The big question that analysts in the United States are asking is whether there will be a soft landing after the severe policy of the Federal Reserve (Fed) to contain inflation. One of the barometers is the labor market, which yesterday once again demonstrated its resilience despite the restrictive monetary policy. There is a slowdown, but not a major setback, and this makes the idea of a recession fade away.
In November, 199,000 jobs were created in the United States, above forecasts (180,000) and exceeding the 150,000 in October, data that the Fed will weigh at its meeting next week to maintain the pause in rates or apply another increase.
The president of the Fed, Jerome Powell, hinted that rate increases may have reached their limit, although he insisted that the beginning of the cut is not yet in sight. Although the inflation rate has fallen to 3%, it has not yet reached the 2% goal set by the Federal Reserve, and the work is not finished.
The unemployment rate, which forecasts assumed would remain stable at 3.9%, fell to 3.7%, somewhat higher than the record at the beginning of the year, but practically at the record level in several decades. The workforce has increased to 62.8% of the active population.
These numbers show that there is substance left in a labor market that has slowed down, although almost imperceptibly since, in March 2022, the US central bank began its pressure on interest rates, placing them at 5.25%. 5.50%, the highest level recorded in 22 years.
However, this is the second consecutive month in which job gains are below the 2023 average.

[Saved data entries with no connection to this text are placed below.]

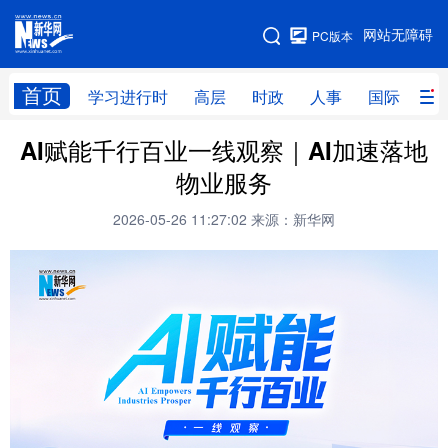
手机版
网站无障碍
PC版本
网站地图
首页
学习进行时
高层
时政
人事
国际
财
AI赋能千行百业一线观察｜AI加速落地
学习进行时
高层
时政
人事
物业服务
国际
财经
网评
港澳
2026-05-26 11:27:02
来源：新华网
台湾
思客智库
全球连线
教育
科技
科创
量子
体育
文化
书画
健康
军事
访谈
视频
图片
政务
法律
中央文件
金融
汽车
食品
人居
信息化
数字经济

The increase in employment includes some 41,000 employees of the automobile industry and the actors' group, once both sectors regained normality and returned to work after long strikes, as well as other businesses that were burdened by the protests of their employees.

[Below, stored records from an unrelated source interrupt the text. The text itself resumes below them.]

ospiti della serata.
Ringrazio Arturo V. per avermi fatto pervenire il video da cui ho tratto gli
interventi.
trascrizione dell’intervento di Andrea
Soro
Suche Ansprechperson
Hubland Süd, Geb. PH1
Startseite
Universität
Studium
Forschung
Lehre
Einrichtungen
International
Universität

The average salary, a key element for inflation, rose 0.4% since last month and 4% in the annualized value. The monthly increase was also above the estimated 0.3%, but in annual terms it is in line with what was expected.
The data has generated optimism among US economists that the soft landing can be achieved. This means putting inflation in its place without a recession.
Analysts such as Sthepen Juno, from Bank of America, maintain that the trend points in the direction in which a soft landing is observed and, in turn, the labor market is approaching an increasingly better balance. This circumstance means that the number of available workers grows, while hiring needs become lighter, reducing the lack of employees and reducing salary pressure.